WHAT YOU SHOULD DO: Copy out every line of the material below that contains the string "with". Case counts, so a match must have the same capitalization.
========================================
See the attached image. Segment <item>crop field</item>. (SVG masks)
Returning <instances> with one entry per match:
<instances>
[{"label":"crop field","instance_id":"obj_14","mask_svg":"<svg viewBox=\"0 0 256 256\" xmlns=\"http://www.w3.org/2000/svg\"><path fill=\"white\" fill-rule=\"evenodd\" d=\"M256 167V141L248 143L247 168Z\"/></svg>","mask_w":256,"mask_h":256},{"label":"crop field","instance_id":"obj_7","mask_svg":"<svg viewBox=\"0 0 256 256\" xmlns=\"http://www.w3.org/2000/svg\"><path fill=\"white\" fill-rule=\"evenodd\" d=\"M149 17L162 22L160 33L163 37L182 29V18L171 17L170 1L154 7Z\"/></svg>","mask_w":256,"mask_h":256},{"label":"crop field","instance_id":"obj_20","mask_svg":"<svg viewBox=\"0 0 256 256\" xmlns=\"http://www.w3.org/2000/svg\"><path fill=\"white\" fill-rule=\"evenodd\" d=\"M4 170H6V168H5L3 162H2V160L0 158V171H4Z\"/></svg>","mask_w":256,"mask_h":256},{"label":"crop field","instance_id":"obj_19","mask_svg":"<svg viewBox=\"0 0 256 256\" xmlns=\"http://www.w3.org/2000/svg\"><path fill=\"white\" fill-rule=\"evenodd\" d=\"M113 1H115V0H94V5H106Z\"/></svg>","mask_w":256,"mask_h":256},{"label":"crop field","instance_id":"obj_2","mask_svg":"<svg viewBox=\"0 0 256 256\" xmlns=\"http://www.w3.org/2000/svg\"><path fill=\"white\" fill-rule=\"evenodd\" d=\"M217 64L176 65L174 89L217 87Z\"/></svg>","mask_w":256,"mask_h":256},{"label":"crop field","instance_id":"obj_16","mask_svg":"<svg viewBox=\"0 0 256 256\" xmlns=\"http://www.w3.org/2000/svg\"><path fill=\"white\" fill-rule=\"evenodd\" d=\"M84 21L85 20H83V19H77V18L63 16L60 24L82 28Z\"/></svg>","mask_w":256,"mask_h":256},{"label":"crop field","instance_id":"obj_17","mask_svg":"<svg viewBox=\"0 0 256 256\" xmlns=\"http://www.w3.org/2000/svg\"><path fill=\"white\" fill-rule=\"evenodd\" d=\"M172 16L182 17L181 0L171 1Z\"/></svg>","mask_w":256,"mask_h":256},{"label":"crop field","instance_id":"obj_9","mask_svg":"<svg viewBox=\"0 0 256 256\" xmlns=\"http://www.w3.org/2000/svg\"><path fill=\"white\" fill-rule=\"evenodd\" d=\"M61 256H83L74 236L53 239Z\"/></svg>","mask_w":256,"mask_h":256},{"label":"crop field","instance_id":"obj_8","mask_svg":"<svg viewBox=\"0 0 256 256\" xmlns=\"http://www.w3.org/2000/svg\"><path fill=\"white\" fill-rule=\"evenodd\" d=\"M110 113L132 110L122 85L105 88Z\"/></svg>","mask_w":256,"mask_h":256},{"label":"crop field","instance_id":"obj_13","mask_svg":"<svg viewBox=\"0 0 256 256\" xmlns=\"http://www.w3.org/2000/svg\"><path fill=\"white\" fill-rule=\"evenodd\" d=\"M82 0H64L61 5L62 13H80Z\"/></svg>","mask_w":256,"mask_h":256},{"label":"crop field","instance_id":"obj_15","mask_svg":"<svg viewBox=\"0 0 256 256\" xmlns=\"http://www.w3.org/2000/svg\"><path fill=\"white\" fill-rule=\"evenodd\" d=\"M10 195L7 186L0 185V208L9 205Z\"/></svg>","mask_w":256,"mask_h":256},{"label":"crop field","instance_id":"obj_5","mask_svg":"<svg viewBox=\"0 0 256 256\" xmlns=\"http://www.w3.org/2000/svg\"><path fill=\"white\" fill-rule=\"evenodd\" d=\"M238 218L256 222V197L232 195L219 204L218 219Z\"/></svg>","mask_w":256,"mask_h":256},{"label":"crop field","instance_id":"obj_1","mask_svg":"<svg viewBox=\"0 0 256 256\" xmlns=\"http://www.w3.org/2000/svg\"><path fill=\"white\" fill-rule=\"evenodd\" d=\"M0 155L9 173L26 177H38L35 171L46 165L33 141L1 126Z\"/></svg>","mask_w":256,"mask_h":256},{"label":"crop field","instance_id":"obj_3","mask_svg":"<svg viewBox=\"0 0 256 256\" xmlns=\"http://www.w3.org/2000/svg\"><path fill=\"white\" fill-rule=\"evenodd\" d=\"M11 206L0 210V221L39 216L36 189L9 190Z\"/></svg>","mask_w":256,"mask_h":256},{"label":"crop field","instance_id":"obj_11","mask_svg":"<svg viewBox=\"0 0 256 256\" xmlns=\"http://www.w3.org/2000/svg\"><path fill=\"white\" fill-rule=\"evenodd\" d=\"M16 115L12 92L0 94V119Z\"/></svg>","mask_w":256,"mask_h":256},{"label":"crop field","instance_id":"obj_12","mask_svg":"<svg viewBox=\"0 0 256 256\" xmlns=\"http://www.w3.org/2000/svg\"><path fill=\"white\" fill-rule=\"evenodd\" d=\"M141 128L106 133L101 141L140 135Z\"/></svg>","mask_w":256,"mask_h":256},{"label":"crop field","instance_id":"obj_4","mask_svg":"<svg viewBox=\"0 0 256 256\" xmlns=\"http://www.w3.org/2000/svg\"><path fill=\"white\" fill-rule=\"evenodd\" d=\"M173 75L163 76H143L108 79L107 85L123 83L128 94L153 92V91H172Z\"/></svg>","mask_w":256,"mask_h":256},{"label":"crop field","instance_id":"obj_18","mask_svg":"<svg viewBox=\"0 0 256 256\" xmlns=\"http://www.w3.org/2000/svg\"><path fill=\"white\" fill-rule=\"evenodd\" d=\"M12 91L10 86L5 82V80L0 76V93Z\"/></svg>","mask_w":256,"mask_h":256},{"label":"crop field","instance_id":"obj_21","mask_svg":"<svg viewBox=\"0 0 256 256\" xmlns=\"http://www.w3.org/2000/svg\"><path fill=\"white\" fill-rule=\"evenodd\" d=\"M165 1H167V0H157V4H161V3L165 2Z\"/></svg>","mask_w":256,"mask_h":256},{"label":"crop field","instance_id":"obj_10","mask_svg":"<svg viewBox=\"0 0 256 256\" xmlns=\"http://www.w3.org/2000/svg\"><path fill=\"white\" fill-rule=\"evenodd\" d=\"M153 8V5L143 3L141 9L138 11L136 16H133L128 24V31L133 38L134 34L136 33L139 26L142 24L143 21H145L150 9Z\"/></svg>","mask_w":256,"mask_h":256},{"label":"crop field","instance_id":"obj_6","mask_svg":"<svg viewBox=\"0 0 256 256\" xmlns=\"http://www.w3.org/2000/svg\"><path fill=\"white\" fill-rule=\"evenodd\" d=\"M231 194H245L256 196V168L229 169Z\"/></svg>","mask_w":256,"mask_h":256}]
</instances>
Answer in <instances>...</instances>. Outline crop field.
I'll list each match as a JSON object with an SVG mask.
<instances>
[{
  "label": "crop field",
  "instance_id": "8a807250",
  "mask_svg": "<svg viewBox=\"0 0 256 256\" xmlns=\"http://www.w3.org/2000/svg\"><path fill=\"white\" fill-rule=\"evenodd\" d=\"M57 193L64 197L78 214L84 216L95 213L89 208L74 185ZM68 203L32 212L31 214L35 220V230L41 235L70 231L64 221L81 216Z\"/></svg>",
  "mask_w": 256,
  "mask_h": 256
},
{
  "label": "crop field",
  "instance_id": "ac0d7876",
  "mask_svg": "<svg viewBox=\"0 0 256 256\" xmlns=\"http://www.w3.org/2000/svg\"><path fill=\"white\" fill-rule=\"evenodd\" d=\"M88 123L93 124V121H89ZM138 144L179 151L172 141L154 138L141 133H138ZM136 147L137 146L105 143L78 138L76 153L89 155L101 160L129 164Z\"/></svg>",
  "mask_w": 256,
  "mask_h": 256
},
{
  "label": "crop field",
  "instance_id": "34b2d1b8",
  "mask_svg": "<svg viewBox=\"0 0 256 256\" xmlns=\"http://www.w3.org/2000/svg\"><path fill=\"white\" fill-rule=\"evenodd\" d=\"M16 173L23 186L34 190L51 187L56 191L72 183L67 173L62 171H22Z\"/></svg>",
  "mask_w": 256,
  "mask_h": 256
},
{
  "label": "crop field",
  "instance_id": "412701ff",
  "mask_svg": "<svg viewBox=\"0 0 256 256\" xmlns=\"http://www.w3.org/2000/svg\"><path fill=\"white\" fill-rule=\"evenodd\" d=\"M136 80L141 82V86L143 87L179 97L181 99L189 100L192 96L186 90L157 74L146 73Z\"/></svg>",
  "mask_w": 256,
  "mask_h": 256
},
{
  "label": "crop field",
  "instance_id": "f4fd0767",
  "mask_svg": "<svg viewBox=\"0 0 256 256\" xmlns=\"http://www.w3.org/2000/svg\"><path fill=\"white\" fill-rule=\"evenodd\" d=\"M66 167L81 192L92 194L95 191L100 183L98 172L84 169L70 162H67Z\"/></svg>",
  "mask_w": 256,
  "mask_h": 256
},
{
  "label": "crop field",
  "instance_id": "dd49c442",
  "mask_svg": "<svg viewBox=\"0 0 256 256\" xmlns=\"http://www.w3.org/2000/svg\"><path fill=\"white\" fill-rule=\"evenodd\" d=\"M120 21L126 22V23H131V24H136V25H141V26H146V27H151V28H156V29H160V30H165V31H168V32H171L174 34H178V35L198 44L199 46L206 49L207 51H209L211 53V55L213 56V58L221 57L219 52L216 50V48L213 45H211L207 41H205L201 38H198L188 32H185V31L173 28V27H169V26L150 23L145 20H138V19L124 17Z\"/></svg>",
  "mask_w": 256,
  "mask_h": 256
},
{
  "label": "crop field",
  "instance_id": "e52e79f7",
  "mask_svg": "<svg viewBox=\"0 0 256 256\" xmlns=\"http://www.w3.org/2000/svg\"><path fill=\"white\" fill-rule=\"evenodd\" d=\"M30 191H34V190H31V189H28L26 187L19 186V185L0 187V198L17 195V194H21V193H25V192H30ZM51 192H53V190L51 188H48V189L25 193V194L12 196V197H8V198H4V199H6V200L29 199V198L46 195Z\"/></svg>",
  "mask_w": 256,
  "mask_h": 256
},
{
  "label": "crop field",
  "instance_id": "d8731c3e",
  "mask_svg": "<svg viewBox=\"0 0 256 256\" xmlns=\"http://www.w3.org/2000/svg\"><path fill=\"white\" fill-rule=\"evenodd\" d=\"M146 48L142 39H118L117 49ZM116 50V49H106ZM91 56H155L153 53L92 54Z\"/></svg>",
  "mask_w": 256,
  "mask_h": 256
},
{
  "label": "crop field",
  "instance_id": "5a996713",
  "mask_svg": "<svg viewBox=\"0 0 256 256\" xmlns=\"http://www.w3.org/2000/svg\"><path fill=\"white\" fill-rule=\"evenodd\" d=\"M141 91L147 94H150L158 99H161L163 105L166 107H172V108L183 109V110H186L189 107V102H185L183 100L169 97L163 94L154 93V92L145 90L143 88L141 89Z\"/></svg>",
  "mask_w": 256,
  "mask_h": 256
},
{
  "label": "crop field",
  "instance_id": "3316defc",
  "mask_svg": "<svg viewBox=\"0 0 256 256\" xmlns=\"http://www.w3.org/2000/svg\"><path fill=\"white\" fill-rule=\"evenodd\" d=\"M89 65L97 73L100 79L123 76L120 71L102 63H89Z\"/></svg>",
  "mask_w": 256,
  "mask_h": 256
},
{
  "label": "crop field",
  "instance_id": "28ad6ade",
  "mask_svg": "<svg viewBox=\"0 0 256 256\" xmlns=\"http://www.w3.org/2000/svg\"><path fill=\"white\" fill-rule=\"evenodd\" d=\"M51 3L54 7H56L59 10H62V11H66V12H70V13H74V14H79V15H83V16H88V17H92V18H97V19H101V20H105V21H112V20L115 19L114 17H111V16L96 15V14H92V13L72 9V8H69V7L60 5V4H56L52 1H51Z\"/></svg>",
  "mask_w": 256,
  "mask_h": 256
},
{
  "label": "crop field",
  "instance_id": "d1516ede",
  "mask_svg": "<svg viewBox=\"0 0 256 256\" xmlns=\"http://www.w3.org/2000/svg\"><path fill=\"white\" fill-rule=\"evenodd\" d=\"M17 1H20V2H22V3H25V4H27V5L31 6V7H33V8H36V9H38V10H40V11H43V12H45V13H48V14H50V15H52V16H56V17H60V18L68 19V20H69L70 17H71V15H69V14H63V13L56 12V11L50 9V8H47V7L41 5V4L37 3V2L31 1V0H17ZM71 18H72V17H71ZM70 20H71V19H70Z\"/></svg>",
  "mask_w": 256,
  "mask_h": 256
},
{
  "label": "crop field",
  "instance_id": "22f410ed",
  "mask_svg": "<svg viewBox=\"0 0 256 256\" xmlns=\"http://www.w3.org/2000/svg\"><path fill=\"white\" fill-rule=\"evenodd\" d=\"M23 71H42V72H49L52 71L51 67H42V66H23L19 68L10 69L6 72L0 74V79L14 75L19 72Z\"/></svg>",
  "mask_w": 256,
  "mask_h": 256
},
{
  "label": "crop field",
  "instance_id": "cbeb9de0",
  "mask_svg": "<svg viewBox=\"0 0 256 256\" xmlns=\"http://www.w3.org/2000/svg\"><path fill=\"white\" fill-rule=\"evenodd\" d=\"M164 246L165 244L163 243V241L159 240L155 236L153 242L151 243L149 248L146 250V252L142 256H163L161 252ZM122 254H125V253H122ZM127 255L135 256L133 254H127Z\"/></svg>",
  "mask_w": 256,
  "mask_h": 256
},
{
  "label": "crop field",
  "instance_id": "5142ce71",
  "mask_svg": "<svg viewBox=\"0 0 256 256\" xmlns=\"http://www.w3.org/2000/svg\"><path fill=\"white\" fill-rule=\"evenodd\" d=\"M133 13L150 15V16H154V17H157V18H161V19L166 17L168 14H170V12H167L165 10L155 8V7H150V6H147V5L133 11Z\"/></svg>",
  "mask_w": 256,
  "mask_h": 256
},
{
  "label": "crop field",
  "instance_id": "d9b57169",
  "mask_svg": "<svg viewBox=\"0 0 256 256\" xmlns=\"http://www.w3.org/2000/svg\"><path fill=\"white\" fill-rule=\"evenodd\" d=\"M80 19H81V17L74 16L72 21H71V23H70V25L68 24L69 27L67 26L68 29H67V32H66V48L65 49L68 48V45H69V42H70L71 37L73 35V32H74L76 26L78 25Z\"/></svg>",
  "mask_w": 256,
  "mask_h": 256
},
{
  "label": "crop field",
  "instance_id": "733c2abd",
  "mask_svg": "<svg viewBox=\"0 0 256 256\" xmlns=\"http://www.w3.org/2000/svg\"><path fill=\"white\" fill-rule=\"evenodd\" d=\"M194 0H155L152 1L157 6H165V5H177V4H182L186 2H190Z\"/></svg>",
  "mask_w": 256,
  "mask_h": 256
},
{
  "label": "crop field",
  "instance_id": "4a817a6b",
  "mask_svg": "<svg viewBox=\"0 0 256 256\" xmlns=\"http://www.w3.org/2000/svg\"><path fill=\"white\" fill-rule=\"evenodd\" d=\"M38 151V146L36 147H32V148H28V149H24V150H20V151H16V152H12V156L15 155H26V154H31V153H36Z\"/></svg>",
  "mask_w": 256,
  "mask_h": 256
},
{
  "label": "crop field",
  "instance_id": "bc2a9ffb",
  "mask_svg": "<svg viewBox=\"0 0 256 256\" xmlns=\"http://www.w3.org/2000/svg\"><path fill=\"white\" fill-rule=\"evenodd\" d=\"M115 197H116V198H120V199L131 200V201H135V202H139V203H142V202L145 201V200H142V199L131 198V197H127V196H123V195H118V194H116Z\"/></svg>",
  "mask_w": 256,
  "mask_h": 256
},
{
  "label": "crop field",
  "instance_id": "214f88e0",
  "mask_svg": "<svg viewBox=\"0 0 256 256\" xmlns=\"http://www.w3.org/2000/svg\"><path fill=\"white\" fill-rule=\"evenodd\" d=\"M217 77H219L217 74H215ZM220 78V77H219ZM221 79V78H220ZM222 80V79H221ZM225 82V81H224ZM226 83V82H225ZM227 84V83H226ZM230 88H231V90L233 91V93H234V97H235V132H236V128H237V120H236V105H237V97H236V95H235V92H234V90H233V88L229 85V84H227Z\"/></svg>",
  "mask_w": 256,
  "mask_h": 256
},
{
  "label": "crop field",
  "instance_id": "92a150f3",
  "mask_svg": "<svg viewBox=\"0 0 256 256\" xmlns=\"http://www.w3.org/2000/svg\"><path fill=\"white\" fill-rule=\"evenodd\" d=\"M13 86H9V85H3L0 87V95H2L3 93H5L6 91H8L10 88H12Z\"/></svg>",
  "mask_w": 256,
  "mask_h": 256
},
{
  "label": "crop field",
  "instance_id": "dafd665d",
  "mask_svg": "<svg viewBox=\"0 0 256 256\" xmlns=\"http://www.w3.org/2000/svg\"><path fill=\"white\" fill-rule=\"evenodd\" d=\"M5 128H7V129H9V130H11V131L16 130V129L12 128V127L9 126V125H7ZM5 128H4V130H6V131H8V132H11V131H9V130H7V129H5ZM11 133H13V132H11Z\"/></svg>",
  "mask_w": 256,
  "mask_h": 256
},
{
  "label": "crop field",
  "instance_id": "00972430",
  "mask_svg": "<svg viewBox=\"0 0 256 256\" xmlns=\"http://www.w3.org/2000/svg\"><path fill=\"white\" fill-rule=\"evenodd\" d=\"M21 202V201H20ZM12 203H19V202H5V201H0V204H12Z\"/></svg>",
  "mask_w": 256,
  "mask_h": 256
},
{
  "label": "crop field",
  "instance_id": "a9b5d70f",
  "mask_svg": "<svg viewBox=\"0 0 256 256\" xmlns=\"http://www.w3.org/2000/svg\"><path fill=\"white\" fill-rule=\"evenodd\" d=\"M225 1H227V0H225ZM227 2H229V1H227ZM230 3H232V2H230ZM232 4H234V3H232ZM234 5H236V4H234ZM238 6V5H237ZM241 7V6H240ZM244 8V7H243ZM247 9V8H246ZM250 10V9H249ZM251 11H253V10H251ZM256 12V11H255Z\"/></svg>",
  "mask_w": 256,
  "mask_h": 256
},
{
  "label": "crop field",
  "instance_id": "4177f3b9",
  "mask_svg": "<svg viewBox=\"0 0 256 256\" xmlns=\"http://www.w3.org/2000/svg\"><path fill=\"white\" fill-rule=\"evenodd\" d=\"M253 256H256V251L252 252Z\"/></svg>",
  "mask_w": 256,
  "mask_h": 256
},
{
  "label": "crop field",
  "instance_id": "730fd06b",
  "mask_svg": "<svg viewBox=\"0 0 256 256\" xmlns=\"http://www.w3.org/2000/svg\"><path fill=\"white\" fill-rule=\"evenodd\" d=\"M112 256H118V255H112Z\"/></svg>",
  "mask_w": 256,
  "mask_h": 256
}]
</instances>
========================================
WRITTEN RESPONSE:
Returning <instances> with one entry per match:
I'll list each match as a JSON object with an SVG mask.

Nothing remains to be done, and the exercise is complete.